The Orangutan is one of our closest and most enigmatic relatives, sharing 97% of our DNA.
Their name is derived from the Malaysian words orang hutan, which means the person of the forest.
According to recent research, orangutans are the world’s most intelligent animal other than humans, with higher learning and problem solving ability than chimpanzees, which were previously considered to have greater abilities.
They have been documented to use tools like chimpanzees, but also have been found capable of other tasks beyond chimpanzees’ abilities such as using leaves to make rain hats and leak proof roofs over their sleeping nests.
But there are still many questions about their intelligence and social behaviour that will probably remain unanswered.
It is now clear that if their habitat continues to be destroyed at the current rate, they will be extinct in 5 to 8 years.
There are only an estimated 50,000 orangutans left in the wild, 90 % of them are in Indonesia and the rest in Malaysia. Most live in small, scattered populations that cannot take the destruction on the forests much longer. Trees are being cut at a rate of 300 football fields every day. The majority of the cleared forest is being converted into huge oil palm plantations.
Palm oil is currently considered the most productive source of biodiesel fuel, and Indonesia and Malaysia account for 83 % of its global production.
A United Nations report has found that “illegal logging and fires have been overtaken as the primary cause of deforestation by a huge expansion of oil palm plantations, which are racing to meet the increasing demand from western food manufacturers and the European Union’s increased demand for biofuels.”
But several new studies show that the biodiesel boom is doing exactly the opposite of what its supporters intended: it’s dramatically accelerating global warming instead of saving us from it.
The basic problem with most biofuels is very simple: using land to grow fuel leads to the destruction of forests that store enormous amounts of carbon. Indonesia has burned so much forest to grow palm oil trees for biodiesel that its ranking among the world’s top carbon emitters.
The studies which favored biofuels did not take into consideration whether the crops would ultimately replace vegetation and soils that sucked up even more carbon. It was as if they assumed biofuels would be grown in parking lots.
One groundbreaking new study in Science concluded that when this deforestation effect is taken into account, corn ethanol and soy and palm biodiesel produce about twice the emissions of gasoline.
But while the western world drives their cars fueled by biodiesel from palm oil, more than 5.000 orangutans die every year.
Dr.
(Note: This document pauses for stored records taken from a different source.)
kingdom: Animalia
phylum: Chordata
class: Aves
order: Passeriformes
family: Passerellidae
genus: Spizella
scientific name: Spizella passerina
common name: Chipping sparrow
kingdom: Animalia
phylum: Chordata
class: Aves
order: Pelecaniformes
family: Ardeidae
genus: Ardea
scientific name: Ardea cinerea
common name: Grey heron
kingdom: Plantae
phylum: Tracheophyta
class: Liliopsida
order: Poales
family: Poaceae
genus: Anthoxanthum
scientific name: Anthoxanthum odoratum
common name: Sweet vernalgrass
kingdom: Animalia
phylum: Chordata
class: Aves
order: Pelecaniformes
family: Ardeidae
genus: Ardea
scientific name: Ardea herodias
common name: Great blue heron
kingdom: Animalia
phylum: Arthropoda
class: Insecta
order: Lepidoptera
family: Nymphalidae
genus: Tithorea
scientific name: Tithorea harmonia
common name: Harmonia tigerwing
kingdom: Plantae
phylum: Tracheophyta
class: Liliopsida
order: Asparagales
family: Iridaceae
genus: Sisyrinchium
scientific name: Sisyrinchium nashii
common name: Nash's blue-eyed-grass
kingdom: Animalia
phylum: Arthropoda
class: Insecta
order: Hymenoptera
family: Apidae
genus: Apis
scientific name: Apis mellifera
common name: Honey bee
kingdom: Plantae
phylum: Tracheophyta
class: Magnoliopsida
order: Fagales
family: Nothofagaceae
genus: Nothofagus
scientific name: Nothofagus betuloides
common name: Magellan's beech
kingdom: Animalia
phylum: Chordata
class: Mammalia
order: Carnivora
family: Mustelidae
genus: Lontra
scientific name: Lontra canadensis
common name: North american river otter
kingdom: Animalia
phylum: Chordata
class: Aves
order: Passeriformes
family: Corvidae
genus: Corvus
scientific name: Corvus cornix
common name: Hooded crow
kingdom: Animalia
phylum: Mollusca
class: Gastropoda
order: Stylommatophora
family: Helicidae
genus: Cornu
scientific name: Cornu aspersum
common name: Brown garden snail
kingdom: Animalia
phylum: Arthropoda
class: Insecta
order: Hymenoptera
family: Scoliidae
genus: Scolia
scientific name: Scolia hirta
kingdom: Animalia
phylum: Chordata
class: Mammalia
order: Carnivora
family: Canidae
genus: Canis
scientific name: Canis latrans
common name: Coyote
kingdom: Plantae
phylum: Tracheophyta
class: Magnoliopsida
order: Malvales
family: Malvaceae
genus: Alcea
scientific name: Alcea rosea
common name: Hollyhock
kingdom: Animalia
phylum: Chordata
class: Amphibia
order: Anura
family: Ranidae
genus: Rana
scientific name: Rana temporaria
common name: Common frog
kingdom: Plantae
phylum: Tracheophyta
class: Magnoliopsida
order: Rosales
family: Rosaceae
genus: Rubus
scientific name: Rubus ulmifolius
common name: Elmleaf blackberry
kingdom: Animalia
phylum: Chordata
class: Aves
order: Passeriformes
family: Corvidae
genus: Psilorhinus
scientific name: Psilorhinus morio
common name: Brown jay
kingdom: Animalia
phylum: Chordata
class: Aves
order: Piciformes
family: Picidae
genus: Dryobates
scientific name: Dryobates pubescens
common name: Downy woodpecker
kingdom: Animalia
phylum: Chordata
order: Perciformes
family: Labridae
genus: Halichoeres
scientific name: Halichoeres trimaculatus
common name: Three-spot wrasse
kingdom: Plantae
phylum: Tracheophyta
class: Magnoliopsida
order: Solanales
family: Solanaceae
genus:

Galdikas, a pioneer in Orangutan conservation (the Jane Goodall of Orangutans but not as famous) runs a rehabilitation center with more than 300 animals orphaned when their mothers were killed by palm oil plantation workers.
In a recent article she explains that “Many come in very badly wounded, suffering from malnutrition, psychological and emotional and even physical trauma”. After years of being cared for in the center, they introduce them back to the wild, but she explains that “it is getting harder and harder to find good, safe forest in which to free them”.
Friends of the Earth state in their report “Oil for Ape” that “Destructive oil-palm plantations will continue to spread, and the forests of Borneo and Sumatra will continue to be destroyed, unless the governments of Indonesia and Malaysia recognize the customary land rights of indigenous peoples and local communities”.
The Indonesian government took the indigenous land and is now selling it to the Palm Oil corporations. They are both making more money than they could ever imagine.
Don’t be fooled by this fuel; biofuels are not clean energy. Not only do they contribute to carbon emissions by replacing forests, but also kill thousands of animals by destroying their habitat, and the Orangutans have very little time left.